(no title)
batbomb | 6 years ago
Nextflow was mentioned. I think what most people want is probably closer to Airflow, although it takes some time getting it up to production in a cloud environment (there is astronomer.io and a GCP product).
HTCondor via DAGMan has existed a long time, and there’s even engines built on that (Pegasus, Wings).
There’s Swift (http://swift-lang.org/main/) and it’s successor Parsl. Cray has Chapel. These are a bit different, in that they are more like a distributed computer program. Of course, so is Julia, but built into these languages is the assumption you can be using unreliable, in some way, computing. Makeflow and GNU Parallel are closer to this category too.

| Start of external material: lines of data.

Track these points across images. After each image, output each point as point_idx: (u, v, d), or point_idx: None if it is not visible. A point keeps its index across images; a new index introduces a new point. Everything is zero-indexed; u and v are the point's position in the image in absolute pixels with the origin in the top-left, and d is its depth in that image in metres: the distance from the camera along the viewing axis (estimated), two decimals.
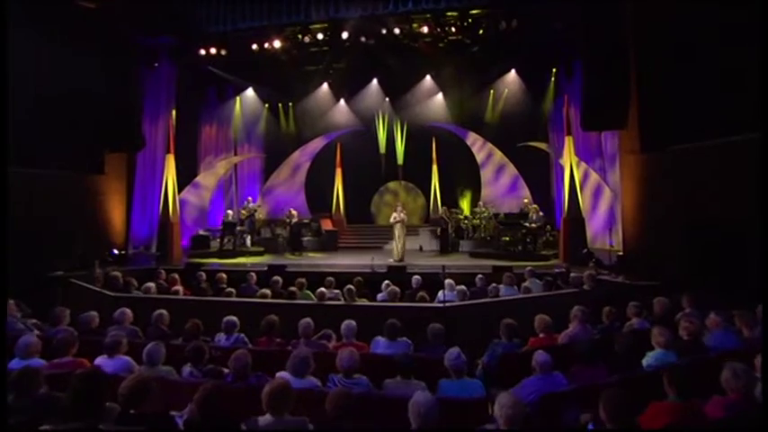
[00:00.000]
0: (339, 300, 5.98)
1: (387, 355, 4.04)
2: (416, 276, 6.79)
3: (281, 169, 15.57)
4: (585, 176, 10.65)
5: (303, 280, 6.87)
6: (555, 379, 3.12)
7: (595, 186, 11.13)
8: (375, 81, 14.78)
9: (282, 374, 3.31)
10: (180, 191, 12.80)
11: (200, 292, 6.15)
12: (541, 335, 4.26)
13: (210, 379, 3.31)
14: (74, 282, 6.43)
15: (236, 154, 15.58)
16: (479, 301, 5.69)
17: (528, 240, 10.05)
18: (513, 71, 13.45)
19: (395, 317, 4.98)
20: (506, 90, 13.75)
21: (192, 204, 13.56)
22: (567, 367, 3.40)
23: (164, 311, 4.57)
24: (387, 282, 6.69)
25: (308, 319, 4.38)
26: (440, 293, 6.31)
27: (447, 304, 5.34)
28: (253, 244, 12.73)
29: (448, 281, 6.44)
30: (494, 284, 5.99)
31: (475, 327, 5.13)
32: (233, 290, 6.17)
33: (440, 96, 14.69)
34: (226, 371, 3.44)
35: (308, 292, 6.61)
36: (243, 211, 13.15)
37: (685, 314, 4.33)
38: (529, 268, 6.92)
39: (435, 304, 5.54)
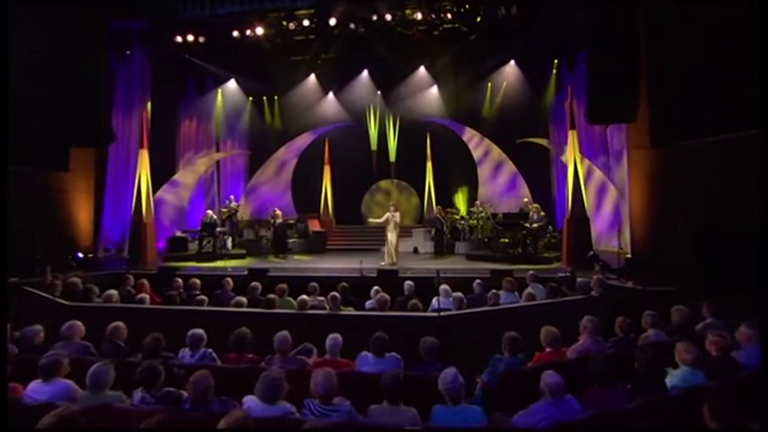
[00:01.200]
0: (324, 308, 5.61)
1: (374, 373, 3.67)
2: (409, 282, 6.46)
3: (266, 167, 15.11)
4: (589, 174, 10.41)
5: (284, 286, 6.51)
6: (567, 404, 2.78)
7: (599, 184, 10.92)
8: (365, 72, 14.52)
9: (249, 400, 2.94)
10: (156, 189, 12.51)
11: (168, 301, 5.73)
12: (548, 349, 3.93)
13: (165, 406, 2.92)
14: (27, 290, 5.95)
15: (218, 150, 15.20)
16: (478, 309, 5.36)
17: (528, 242, 9.79)
18: (512, 62, 13.28)
19: (384, 327, 4.66)
20: (505, 82, 13.59)
21: (170, 204, 13.16)
22: (580, 388, 3.07)
23: (120, 324, 4.16)
24: (376, 288, 6.35)
25: (284, 333, 4.01)
26: (434, 301, 5.99)
27: (442, 313, 5.00)
28: (234, 246, 12.36)
29: (443, 287, 6.10)
30: (493, 291, 5.66)
31: (473, 339, 4.82)
32: (205, 297, 5.77)
33: (434, 89, 14.48)
34: (186, 395, 3.05)
35: (290, 299, 6.25)
36: (224, 211, 12.80)
37: (708, 325, 4.01)
38: (531, 272, 6.60)
39: (429, 313, 5.20)
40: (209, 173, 14.97)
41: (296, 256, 11.76)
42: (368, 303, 6.22)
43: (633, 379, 3.07)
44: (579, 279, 5.99)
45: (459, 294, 5.54)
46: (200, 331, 4.08)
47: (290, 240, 12.52)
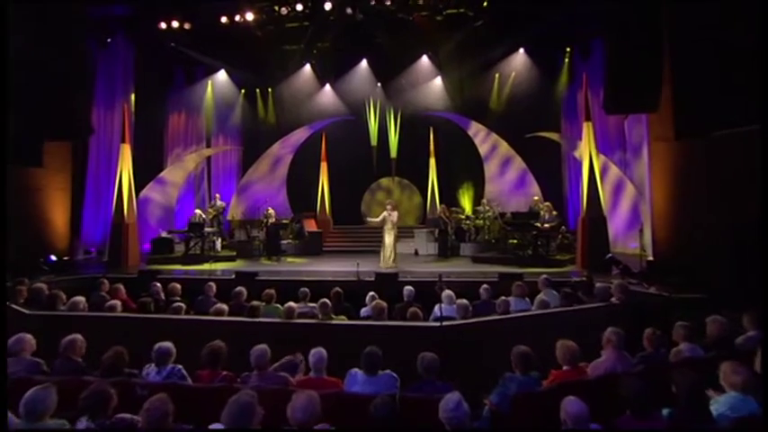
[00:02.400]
0: (315, 316, 5.24)
1: (365, 395, 3.29)
2: (408, 287, 6.10)
3: (260, 163, 14.86)
4: (604, 170, 10.10)
5: (272, 291, 6.18)
6: None
7: (616, 182, 10.68)
8: (364, 62, 14.18)
9: (217, 428, 2.57)
10: (142, 187, 12.22)
11: (141, 308, 5.37)
12: (566, 367, 3.53)
13: None
14: None
15: (208, 146, 14.87)
16: (485, 318, 4.98)
17: (539, 243, 9.44)
18: (521, 51, 12.95)
19: (379, 339, 4.35)
20: (513, 72, 13.25)
21: (157, 203, 12.95)
22: (607, 414, 2.68)
23: (77, 337, 3.80)
24: (372, 293, 6.01)
25: (262, 347, 3.64)
26: (436, 308, 5.61)
27: (444, 323, 4.61)
28: (224, 247, 12.04)
29: (446, 292, 5.75)
30: (502, 298, 5.26)
31: (480, 353, 4.46)
32: (183, 305, 5.40)
33: (438, 80, 14.14)
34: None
35: (278, 306, 5.89)
36: (210, 210, 12.50)
37: (750, 338, 3.61)
38: (543, 276, 6.23)
39: (430, 323, 4.81)
40: (200, 170, 14.71)
41: (289, 259, 11.48)
42: (363, 311, 5.89)
43: (671, 405, 2.67)
44: (598, 284, 5.58)
45: (464, 301, 5.16)
46: (167, 345, 3.71)
47: (284, 242, 12.26)
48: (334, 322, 4.94)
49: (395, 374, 3.61)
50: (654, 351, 3.71)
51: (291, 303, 5.22)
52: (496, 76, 13.49)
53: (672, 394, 2.74)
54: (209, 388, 3.46)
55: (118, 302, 5.40)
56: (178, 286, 6.48)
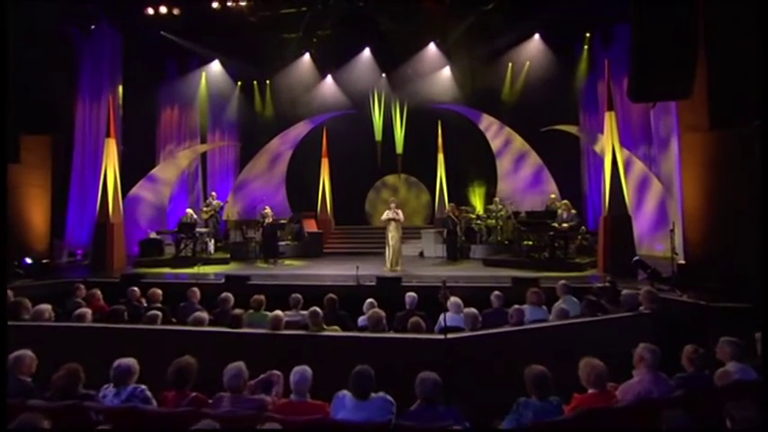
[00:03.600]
0: (307, 326, 4.87)
1: (353, 422, 2.92)
2: (411, 294, 5.71)
3: (257, 160, 14.68)
4: (628, 166, 9.78)
5: (261, 297, 5.84)
6: None
7: (640, 178, 10.40)
8: (367, 51, 13.88)
9: None
10: (132, 185, 12.02)
11: (112, 317, 5.03)
12: (591, 390, 3.12)
13: None
14: None
15: (203, 142, 14.67)
16: (496, 330, 4.58)
17: (557, 245, 9.07)
18: (536, 36, 12.62)
19: (375, 353, 4.13)
20: (528, 61, 12.95)
21: (148, 202, 12.78)
22: None
23: (25, 353, 3.46)
24: (370, 300, 5.64)
25: (237, 366, 3.27)
26: (441, 318, 5.23)
27: (449, 335, 4.21)
28: (218, 249, 11.77)
29: (453, 300, 5.38)
30: (516, 306, 4.85)
31: (490, 370, 4.07)
32: (159, 313, 5.06)
33: (446, 70, 13.87)
34: None
35: (267, 313, 5.54)
36: (205, 210, 12.26)
37: None
38: (562, 282, 5.81)
39: (433, 335, 4.42)
40: (194, 167, 14.49)
41: (287, 261, 11.21)
42: (361, 320, 5.52)
43: None
44: (625, 291, 5.15)
45: (473, 310, 4.76)
46: (128, 362, 3.35)
47: (282, 243, 11.99)
48: (324, 334, 4.56)
49: (390, 398, 3.21)
50: (696, 372, 3.27)
51: (279, 312, 4.86)
52: (509, 64, 13.20)
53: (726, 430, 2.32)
54: (172, 413, 3.10)
55: (88, 311, 5.06)
56: (159, 291, 6.18)
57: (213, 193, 12.75)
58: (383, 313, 4.85)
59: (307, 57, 13.82)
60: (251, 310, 5.65)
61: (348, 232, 13.96)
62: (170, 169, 13.27)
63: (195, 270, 8.63)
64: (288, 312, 5.64)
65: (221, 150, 15.34)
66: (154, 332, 4.59)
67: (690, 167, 6.99)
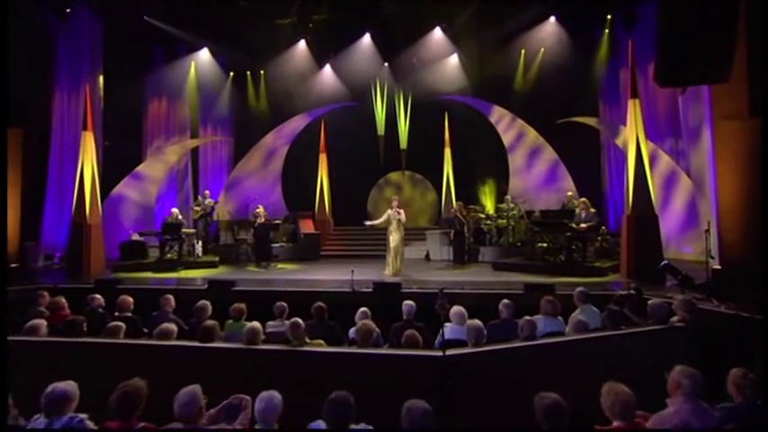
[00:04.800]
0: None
1: None
2: (408, 302, 5.31)
3: (251, 156, 14.54)
4: (653, 160, 9.36)
5: (242, 306, 5.49)
6: None
7: (667, 174, 10.09)
8: (367, 37, 13.66)
9: None
10: (116, 183, 11.83)
11: (67, 329, 4.67)
12: (617, 422, 2.72)
13: None
14: None
15: (193, 137, 14.50)
16: (504, 346, 4.16)
17: (574, 247, 8.77)
18: (551, 19, 12.40)
19: (362, 373, 3.76)
20: (543, 47, 12.74)
21: (133, 201, 12.55)
22: None
23: None
24: (363, 310, 5.27)
25: (190, 390, 2.91)
26: (444, 329, 4.79)
27: (448, 352, 3.80)
28: (208, 252, 11.47)
29: (455, 309, 5.03)
30: (526, 318, 4.42)
31: (495, 394, 3.66)
32: (121, 324, 4.70)
33: (454, 58, 13.72)
34: None
35: (248, 323, 5.17)
36: (196, 209, 11.96)
37: None
38: (580, 289, 5.41)
39: (429, 352, 4.01)
40: (183, 164, 14.23)
41: (280, 265, 10.94)
42: (352, 332, 5.13)
43: None
44: (652, 301, 4.71)
45: (477, 322, 4.33)
46: (64, 386, 2.97)
47: (276, 245, 11.75)
48: (305, 349, 4.17)
49: (372, 429, 2.82)
50: (745, 402, 2.83)
51: (256, 323, 4.46)
52: (522, 51, 12.98)
53: None
54: None
55: (42, 323, 4.69)
56: (129, 299, 5.82)
57: (206, 192, 12.44)
58: (373, 325, 4.46)
59: (302, 44, 13.63)
60: (230, 321, 5.33)
61: (348, 233, 13.74)
62: (157, 166, 13.02)
63: (176, 274, 8.27)
64: (271, 323, 5.33)
65: (214, 146, 15.18)
66: (109, 347, 4.21)
67: (725, 160, 6.54)
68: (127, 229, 11.74)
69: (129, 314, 5.64)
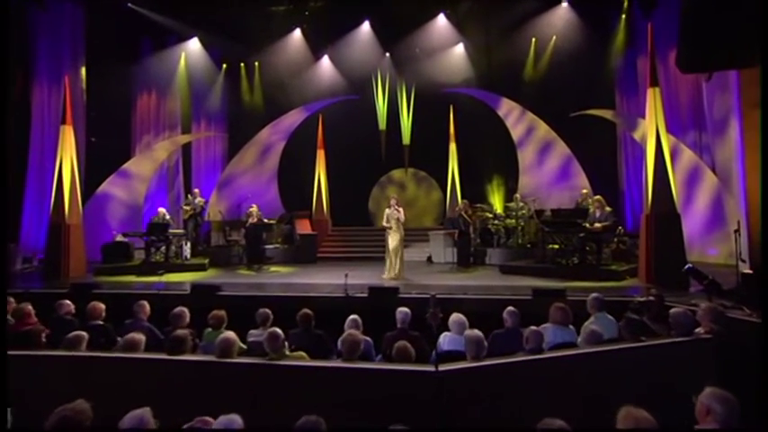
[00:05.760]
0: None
1: None
2: (403, 309, 5.07)
3: (245, 153, 14.43)
4: (675, 155, 9.10)
5: (221, 313, 5.24)
6: None
7: (690, 169, 9.78)
8: (366, 25, 13.52)
9: None
10: (102, 181, 11.81)
11: (24, 341, 4.40)
12: None
13: None
14: None
15: (185, 132, 14.36)
16: (506, 360, 3.87)
17: (588, 248, 8.55)
18: (564, 4, 12.32)
19: (345, 391, 3.55)
20: (554, 34, 12.58)
21: (120, 201, 12.41)
22: None
23: None
24: (353, 317, 4.99)
25: (137, 414, 2.64)
26: (441, 339, 4.66)
27: (442, 367, 3.49)
28: (198, 254, 11.29)
29: (455, 318, 4.77)
30: (532, 328, 4.12)
31: (496, 417, 3.36)
32: (84, 333, 4.42)
33: (459, 47, 13.59)
34: None
35: (225, 332, 4.91)
36: (186, 209, 11.77)
37: None
38: (594, 295, 5.13)
39: (420, 367, 3.69)
40: (173, 161, 14.08)
41: (273, 268, 10.80)
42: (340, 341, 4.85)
43: None
44: (675, 310, 4.37)
45: (476, 333, 4.00)
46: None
47: (270, 246, 11.59)
48: (282, 363, 3.86)
49: None
50: None
51: (230, 333, 4.17)
52: (532, 39, 12.83)
53: None
54: None
55: None
56: (101, 306, 5.58)
57: (196, 190, 12.26)
58: (361, 336, 4.15)
59: (297, 33, 13.50)
60: (209, 329, 5.08)
61: (347, 234, 13.62)
62: (145, 163, 12.85)
63: (156, 279, 8.04)
64: (253, 332, 5.09)
65: (207, 142, 15.05)
66: (64, 361, 3.92)
67: (755, 154, 6.16)
68: (113, 229, 11.57)
69: (101, 322, 5.42)
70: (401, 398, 3.42)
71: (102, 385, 3.60)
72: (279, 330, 4.16)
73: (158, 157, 13.15)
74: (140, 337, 4.44)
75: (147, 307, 5.60)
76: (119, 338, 5.21)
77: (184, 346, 4.26)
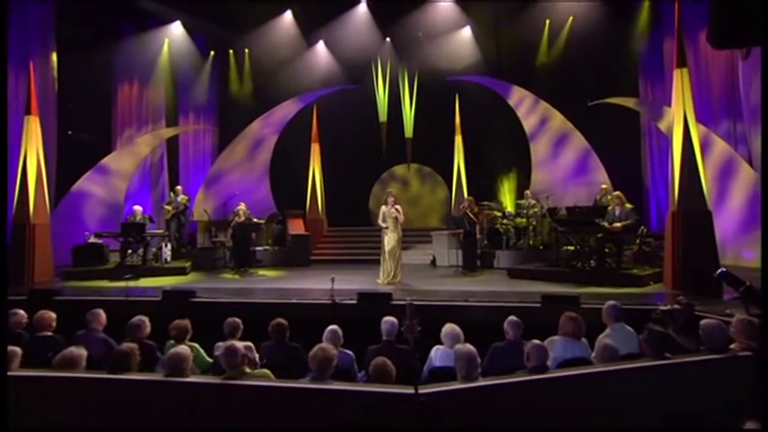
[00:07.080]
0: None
1: None
2: (388, 319, 4.79)
3: (235, 147, 14.33)
4: (705, 146, 8.86)
5: (185, 323, 4.98)
6: None
7: (723, 162, 9.49)
8: (363, 6, 13.46)
9: None
10: (77, 178, 11.62)
11: None
12: None
13: None
14: None
15: (170, 125, 14.27)
16: (502, 380, 3.51)
17: (607, 250, 8.33)
18: None
19: (312, 417, 3.27)
20: (571, 15, 12.44)
21: (98, 199, 12.34)
22: None
23: None
24: (332, 328, 4.70)
25: None
26: (432, 353, 4.47)
27: (423, 389, 3.14)
28: (181, 256, 11.24)
29: (448, 329, 4.52)
30: (535, 341, 3.74)
31: None
32: (17, 349, 4.07)
33: (466, 30, 13.53)
34: None
35: (194, 347, 4.72)
36: (167, 208, 11.56)
37: None
38: (611, 303, 4.82)
39: (398, 389, 3.33)
40: (157, 156, 13.99)
41: (261, 271, 10.56)
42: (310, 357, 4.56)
43: None
44: (706, 321, 3.98)
45: (468, 348, 3.62)
46: None
47: (260, 248, 11.44)
48: (240, 383, 3.50)
49: None
50: None
51: (182, 348, 3.82)
52: (546, 20, 12.71)
53: None
54: None
55: None
56: (51, 315, 5.31)
57: (178, 187, 12.07)
58: (334, 351, 3.77)
59: (288, 16, 13.41)
60: (171, 341, 4.84)
61: (344, 235, 13.53)
62: (127, 159, 12.76)
63: (124, 284, 7.78)
64: (221, 344, 4.74)
65: (196, 136, 15.00)
66: None
67: None
68: (90, 230, 11.39)
69: (50, 333, 5.13)
70: (376, 425, 3.08)
71: (25, 411, 3.30)
72: (238, 344, 3.85)
73: (141, 152, 13.05)
74: (80, 351, 4.07)
75: (103, 316, 5.31)
76: None
77: (130, 362, 3.91)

Then there’s Beam, but that’s dataflow.
The crappy thing about this is it’s hard to understand when to use a solution and when to not use a solution. Why are there so many solutions? Because there’s a ton of different needs, and a lot of these focus on a few in particular:
Latency
Scalability or workers
Dynamic Scalability of workers
Throughput
Polyglot
Integration with existing Schedulers
Workflow Code Management (container support)
Maintainability of very large DAGs
Testability of DAGs/Development support
Execution Management support/Web APIs
Error recovery (especially for long running workflows)
Re-execution capabilities
Provenance tracking
Domain Specificity
Data Management (next to data processing)
... the list goes on.
djtriptych|6 years ago
It's amazing it works at all in my opinion.
This file [0] contains much of the complexity as a messy, stateful, monolithic block of Python. Having had to chase down deep bugs / limitations in this software, I'm now convinced that Python, with it's GIL, weak typing, lack of concurrency primitives, and generally OOP / imperative style is just the wrong tool for the job.
[0]: https://github.com/apache/airflow/blob/master/airflow/jobs/s...
j88439h84|6 years ago
https://trio.readthedocs.io is an extremely good python concurrency library based on the model of Structured Concurrency (https://vorpus.org/blog/notes-on-structured-concurrency-or-g...).
The typing issues are far improved in current Python with annotations and attrs/dataclasses.
thesorrow|6 years ago
kinow|6 years ago
Indeed! I am working on Cylc [1] right now, which is a cyclic workflow system, where users need more than DAG.
It was created to automate weather forecast operations, but now there are a few cases of users trying to use it for cyclic graphs for more general problems.
[1] https://github.com/cylc/cylc-flow